С этими словами он приподнимается из своего положения и плюхается рядом со мной.

Поднимаясь с песка, я сажусь рядом с ним и вытираю песчинки с лица и рук со всем достоинством, на какое только способна. Как только я чувствую, что могу смотреть ему в лицо, я поворачиваю голову в его сторону.

Его ладони уперты в песок за спиной, ноги вытянуты перед ним, его тело длинное и худощавое.

— Ты быстрая, — говорит он, делая вдох.

Игнорируя трепет в моем животе от одного лишь взгляда на него, я проглатываю свое влечение и принимаю сердитую позу, прежде чем раздраженно посмотреть на него.

— Я занималась легкой атлетикой в старшей школе.

Эти его серые глаза смотрят на океан.

— Я так и подумал.

Хватит вести светскую беседу. Время идет.

— О чем ты хочешь поговорить?

Он поворачивает голову в моем направлении.

— О чем я хочу поговорить? — в его тоне голоса слышится горечь.

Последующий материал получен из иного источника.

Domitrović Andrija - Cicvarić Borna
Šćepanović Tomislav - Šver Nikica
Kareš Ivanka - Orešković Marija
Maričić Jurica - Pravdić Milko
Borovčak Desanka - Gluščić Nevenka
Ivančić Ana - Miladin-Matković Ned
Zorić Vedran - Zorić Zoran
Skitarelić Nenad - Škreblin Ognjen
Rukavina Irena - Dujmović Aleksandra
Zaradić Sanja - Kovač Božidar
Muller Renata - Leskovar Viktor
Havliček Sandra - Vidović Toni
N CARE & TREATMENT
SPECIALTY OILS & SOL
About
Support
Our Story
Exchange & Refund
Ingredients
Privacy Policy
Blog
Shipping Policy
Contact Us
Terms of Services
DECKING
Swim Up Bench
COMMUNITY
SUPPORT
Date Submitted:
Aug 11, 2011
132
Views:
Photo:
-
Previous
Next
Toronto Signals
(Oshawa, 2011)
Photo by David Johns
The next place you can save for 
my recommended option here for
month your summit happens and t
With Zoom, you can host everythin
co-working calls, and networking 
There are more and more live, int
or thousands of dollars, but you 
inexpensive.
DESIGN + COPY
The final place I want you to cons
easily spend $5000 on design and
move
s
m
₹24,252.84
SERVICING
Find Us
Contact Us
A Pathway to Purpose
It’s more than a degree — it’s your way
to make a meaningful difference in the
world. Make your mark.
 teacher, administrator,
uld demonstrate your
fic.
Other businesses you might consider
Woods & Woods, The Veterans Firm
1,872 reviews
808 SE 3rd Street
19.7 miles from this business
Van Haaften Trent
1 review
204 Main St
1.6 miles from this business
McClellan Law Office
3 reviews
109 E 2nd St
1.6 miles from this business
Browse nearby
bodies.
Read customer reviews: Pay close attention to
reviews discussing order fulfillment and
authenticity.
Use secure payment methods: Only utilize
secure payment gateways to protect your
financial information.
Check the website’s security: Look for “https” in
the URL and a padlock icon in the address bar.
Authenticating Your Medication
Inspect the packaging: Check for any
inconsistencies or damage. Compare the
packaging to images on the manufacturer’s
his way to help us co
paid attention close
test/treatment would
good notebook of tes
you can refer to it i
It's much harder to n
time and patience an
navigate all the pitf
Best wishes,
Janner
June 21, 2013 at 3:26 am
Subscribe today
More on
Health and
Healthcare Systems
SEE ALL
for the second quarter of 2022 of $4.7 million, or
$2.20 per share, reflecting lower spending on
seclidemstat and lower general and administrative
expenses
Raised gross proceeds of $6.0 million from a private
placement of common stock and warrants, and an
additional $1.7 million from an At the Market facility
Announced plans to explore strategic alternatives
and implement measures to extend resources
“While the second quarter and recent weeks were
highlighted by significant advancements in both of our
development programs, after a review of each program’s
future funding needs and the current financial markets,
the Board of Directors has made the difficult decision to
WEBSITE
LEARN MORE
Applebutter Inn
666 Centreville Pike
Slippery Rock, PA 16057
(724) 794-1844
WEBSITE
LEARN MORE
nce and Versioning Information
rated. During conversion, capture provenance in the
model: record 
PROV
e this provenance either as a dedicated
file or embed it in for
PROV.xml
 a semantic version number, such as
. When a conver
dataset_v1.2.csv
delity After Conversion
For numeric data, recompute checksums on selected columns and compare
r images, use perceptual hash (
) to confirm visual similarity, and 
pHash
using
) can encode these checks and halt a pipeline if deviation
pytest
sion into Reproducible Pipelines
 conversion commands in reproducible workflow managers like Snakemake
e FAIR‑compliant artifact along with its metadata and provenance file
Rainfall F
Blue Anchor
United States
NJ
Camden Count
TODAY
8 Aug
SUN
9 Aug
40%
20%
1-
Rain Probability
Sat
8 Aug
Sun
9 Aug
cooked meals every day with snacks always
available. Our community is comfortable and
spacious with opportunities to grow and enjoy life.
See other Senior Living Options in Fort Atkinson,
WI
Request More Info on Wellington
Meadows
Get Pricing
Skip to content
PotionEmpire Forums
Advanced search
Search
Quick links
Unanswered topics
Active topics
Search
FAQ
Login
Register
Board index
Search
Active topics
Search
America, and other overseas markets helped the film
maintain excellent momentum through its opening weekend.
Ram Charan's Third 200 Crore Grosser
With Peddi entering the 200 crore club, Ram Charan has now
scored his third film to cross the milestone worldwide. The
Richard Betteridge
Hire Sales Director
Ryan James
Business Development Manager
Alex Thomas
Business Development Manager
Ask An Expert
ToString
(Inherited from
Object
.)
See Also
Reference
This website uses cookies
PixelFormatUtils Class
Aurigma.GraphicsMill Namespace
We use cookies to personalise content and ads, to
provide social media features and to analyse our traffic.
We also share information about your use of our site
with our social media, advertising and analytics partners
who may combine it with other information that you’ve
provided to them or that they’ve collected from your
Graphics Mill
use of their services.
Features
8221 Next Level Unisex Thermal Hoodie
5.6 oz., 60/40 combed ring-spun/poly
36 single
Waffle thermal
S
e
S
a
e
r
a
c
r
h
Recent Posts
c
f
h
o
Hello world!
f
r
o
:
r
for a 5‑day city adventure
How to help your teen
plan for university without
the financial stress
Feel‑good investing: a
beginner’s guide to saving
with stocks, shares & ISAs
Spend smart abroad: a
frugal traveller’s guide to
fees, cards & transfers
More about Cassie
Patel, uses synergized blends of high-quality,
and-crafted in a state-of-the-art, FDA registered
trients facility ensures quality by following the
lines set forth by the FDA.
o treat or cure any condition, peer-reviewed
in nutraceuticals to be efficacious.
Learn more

Соответствовать его тону легко.

— Да, это то, что я спросила.

Из его горла вырывается легкий, похожий на ворчание звук недоверия.

— Как насчет того, чтобы начать с того, как ты замкнулась в себе в самолете после того, как нас поймали. Я не думал, что ты такая… — он замолкает на этом, не закончив предложение.

Я заканчиваю предложения за него.

— Чопорная сука, верно? Это то, что ты хотел сказать. В конце концов, так ты меня назвал.

Он ненадолго закрывает глаза.

— Мне не следовало этого говорить, прости, но и тебе не следовало называть меня мудаком.

Гнев скручивается у меня внутри.

— Ты прав; есть целая другая категория названий, которые я должна была использовать.